As you can see, not only does our buyer persona help us prioritize channels and tactics, but it also tells us how to effectively communicate with our ideal customer.

Buyer personas lead to more focused businesses

Your buyer personas will likely change as you learn new information about your customers, and you may even discover entirely new buyer personas as your audience grows.

With up-to-date buyer personas, decisions about who to target and how to communicate with them become easier for your team. When you use personas you can expect increased engagement on your social media channels to a greater return on investment (ROI) for your online ads.

Taking the time to define your buyer personas can help your business succeed by understanding the customers most likely to buy from you.

How to build buyer personas FAQ

How is a buyer persona created?

A buyer persona is created by identifying patterns amongst your ideal customers that can be used to help you seek out and sell to more people like them.

What is the first step of building your buyer persona?

The first step in building your buyer persona is to identify who your best customer would be.
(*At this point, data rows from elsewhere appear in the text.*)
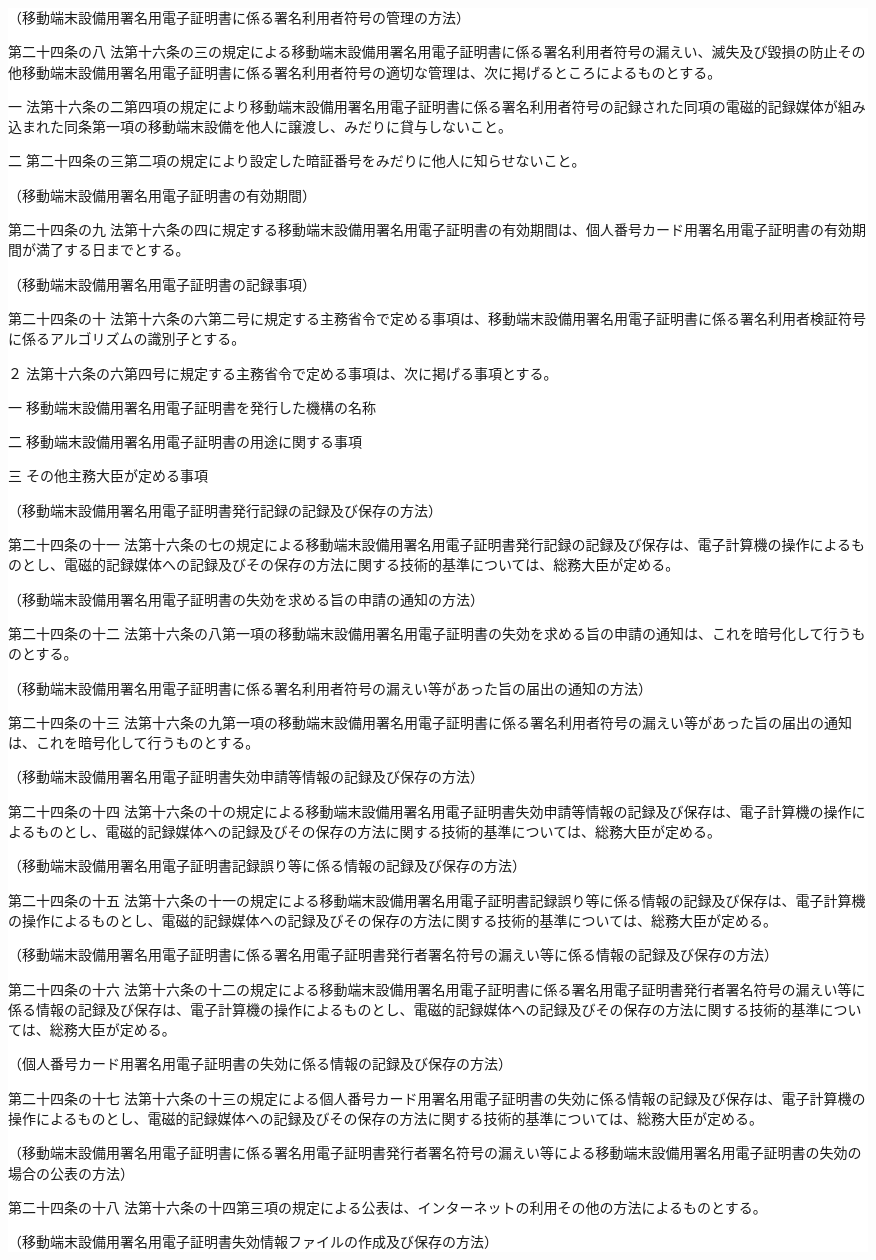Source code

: （移動端末設備用署名用電子証明書に係る署名利用者符号の管理の方法）

第二十四条の八 法第十六条の三の規定による移動端末設備用署名用電子証明書に係る署名利用者符号の漏えい、滅失及び毀損の防止その他移動端末設備用署名用電子証明書に係る署名利用者符号の適切な管理は、次に掲げるところによるものとする。

一 法第十六条の二第四項の規定により移動端末設備用署名用電子証明書に係る署名利用者符号の記録された同項の電磁的記録媒体が組み込まれた同条第一項の移動端末設備を他人に譲渡し、みだりに貸与しないこと。

二 第二十四条の三第二項の規定により設定した暗証番号をみだりに他人に知らせないこと。

（移動端末設備用署名用電子証明書の有効期間）

第二十四条の九 法第十六条の四に規定する移動端末設備用署名用電子証明書の有効期間は、個人番号カード用署名用電子証明書の有効期間が満了する日までとする。

（移動端末設備用署名用電子証明書の記録事項）

第二十四条の十 法第十六条の六第二号に規定する主務省令で定める事項は、移動端末設備用署名用電子証明書に係る署名利用者検証符号に係るアルゴリズムの識別子とする。

２ 法第十六条の六第四号に規定する主務省令で定める事項は、次に掲げる事項とする。

一 移動端末設備用署名用電子証明書を発行した機構の名称

二 移動端末設備用署名用電子証明書の用途に関する事項

三 その他主務大臣が定める事項

（移動端末設備用署名用電子証明書発行記録の記録及び保存の方法）

第二十四条の十一 法第十六条の七の規定による移動端末設備用署名用電子証明書発行記録の記録及び保存は、電子計算機の操作によるものとし、電磁的記録媒体への記録及びその保存の方法に関する技術的基準については、総務大臣が定める。

（移動端末設備用署名用電子証明書の失効を求める旨の申請の通知の方法）

第二十四条の十二 法第十六条の八第一項の移動端末設備用署名用電子証明書の失効を求める旨の申請の通知は、これを暗号化して行うものとする。

（移動端末設備用署名用電子証明書に係る署名利用者符号の漏えい等があった旨の届出の通知の方法）

第二十四条の十三 法第十六条の九第一項の移動端末設備用署名用電子証明書に係る署名利用者符号の漏えい等があった旨の届出の通知は、これを暗号化して行うものとする。

（移動端末設備用署名用電子証明書失効申請等情報の記録及び保存の方法）

第二十四条の十四 法第十六条の十の規定による移動端末設備用署名用電子証明書失効申請等情報の記録及び保存は、電子計算機の操作によるものとし、電磁的記録媒体への記録及びその保存の方法に関する技術的基準については、総務大臣が定める。

（移動端末設備用署名用電子証明書記録誤り等に係る情報の記録及び保存の方法）

第二十四条の十五 法第十六条の十一の規定による移動端末設備用署名用電子証明書記録誤り等に係る情報の記録及び保存は、電子計算機の操作によるものとし、電磁的記録媒体への記録及びその保存の方法に関する技術的基準については、総務大臣が定める。

（移動端末設備用署名用電子証明書に係る署名用電子証明書発行者署名符号の漏えい等に係る情報の記録及び保存の方法）

第二十四条の十六 法第十六条の十二の規定による移動端末設備用署名用電子証明書に係る署名用電子証明書発行者署名符号の漏えい等に係る情報の記録及び保存は、電子計算機の操作によるものとし、電磁的記録媒体への記録及びその保存の方法に関する技術的基準については、総務大臣が定める。

（個人番号カード用署名用電子証明書の失効に係る情報の記録及び保存の方法）

第二十四条の十七 法第十六条の十三の規定による個人番号カード用署名用電子証明書の失効に係る情報の記録及び保存は、電子計算機の操作によるものとし、電磁的記録媒体への記録及びその保存の方法に関する技術的基準については、総務大臣が定める。

（移動端末設備用署名用電子証明書に係る署名用電子証明書発行者署名符号の漏えい等による移動端末設備用署名用電子証明書の失効の場合の公表の方法）

第二十四条の十八 法第十六条の十四第三項の規定による公表は、インターネットの利用その他の方法によるものとする。

（移動端末設備用署名用電子証明書失効情報ファイルの作成及び保存の方法）
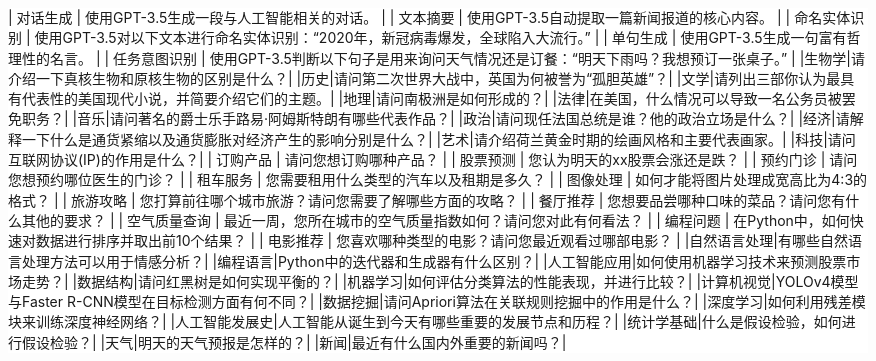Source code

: | 对话生成                     | 使用GPT-3.5生成一段与人工智能相关的对话。                      |
| 文本摘要                     | 使用GPT-3.5自动提取一篇新闻报道的核心内容。                    |
| 命名实体识别               | 使用GPT-3.5对以下文本进行命名实体识别：“2020年，新冠病毒爆发，全球陷入大流行。” |
| 单句生成                     | 使用GPT-3.5生成一句富有哲理性的名言。                          |
| 任务意图识别               | 使用GPT-3.5判断以下句子是用来询问天气情况还是订餐：“明天下雨吗？我想预订一张桌子。” |
|生物学|请介绍一下真核生物和原核生物的区别是什么？|
|历史|请问第二次世界大战中，英国为何被誉为“孤胆英雄”？|
|文学|请列出三部你认为最具有代表性的美国现代小说，并简要介绍它们的主题。|
|地理|请问南极洲是如何形成的？|
|法律|在美国，什么情况可以导致一名公务员被罢免职务？|
|音乐|请问著名的爵士乐手路易·阿姆斯特朗有哪些代表作品？|
|政治|请问现任法国总统是谁？他的政治立场是什么？|
|经济|请解释一下什么是通货紧缩以及通货膨胀对经济产生的影响分别是什么？|
|艺术|请介绍荷兰黄金时期的绘画风格和主要代表画家。|
|科技|请问互联网协议(IP)的作用是什么？|
| 订购产品 | 请问您想订购哪种产品？ |
| 股票预测 | 您认为明天的xx股票会涨还是跌？ |
| 预约门诊 | 请问您想预约哪位医生的门诊？ |
| 租车服务 | 您需要租用什么类型的汽车以及租期是多久？ |
| 图像处理 | 如何才能将图片处理成宽高比为4:3的格式？ |
| 旅游攻略 | 您打算前往哪个城市旅游？请问您需要了解哪些方面的攻略？ |
| 餐厅推荐 | 您想要品尝哪种口味的菜品？请问您有什么其他的要求？ |
| 空气质量查询 | 最近一周，您所在城市的空气质量指数如何？请问您对此有何看法？ |
| 编程问题 | 在Python中，如何快速对数据进行排序并取出前10个结果？ |
| 电影推荐 | 您喜欢哪种类型的电影？请问您最近观看过哪部电影？ |
|自然语言处理|有哪些自然语言处理方法可以用于情感分析？|
|编程语言|Python中的迭代器和生成器有什么区别？|
|人工智能应用|如何使用机器学习技术来预测股票市场走势？|
|数据结构|请问红黑树是如何实现平衡的？|
|机器学习|如何评估分类算法的性能表现，并进行比较？|
|计算机视觉|YOLOv4模型与Faster R-CNN模型在目标检测方面有何不同？|
|数据挖掘|请问Apriori算法在关联规则挖掘中的作用是什么？|
|深度学习|如何利用残差模块来训练深度神经网络？|
|人工智能发展史|人工智能从诞生到今天有哪些重要的发展节点和历程？|
|统计学基础|什么是假设检验，如何进行假设检验？|
|天气|明天的天气预报是怎样的？|
|新闻|最近有什么国内外重要的新闻吗？|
That is, the person who requires the least amount of effort and convincing to buy.

How long does it take to create a buyer persona?

It can take several hours to do the research and interviews necessary to create a useful persona, but a buyer persona is an evolving document you should be regularly updated over time.

What are the basic elements to consider when creating a customer persona?

You should consider demographics (e.g., age, gender), psychographics (e.g., interests, politics), and their motivations and hesitations in purchasing. Above all, you should only include information that you feel is relevant and can be acted upon in your marketing.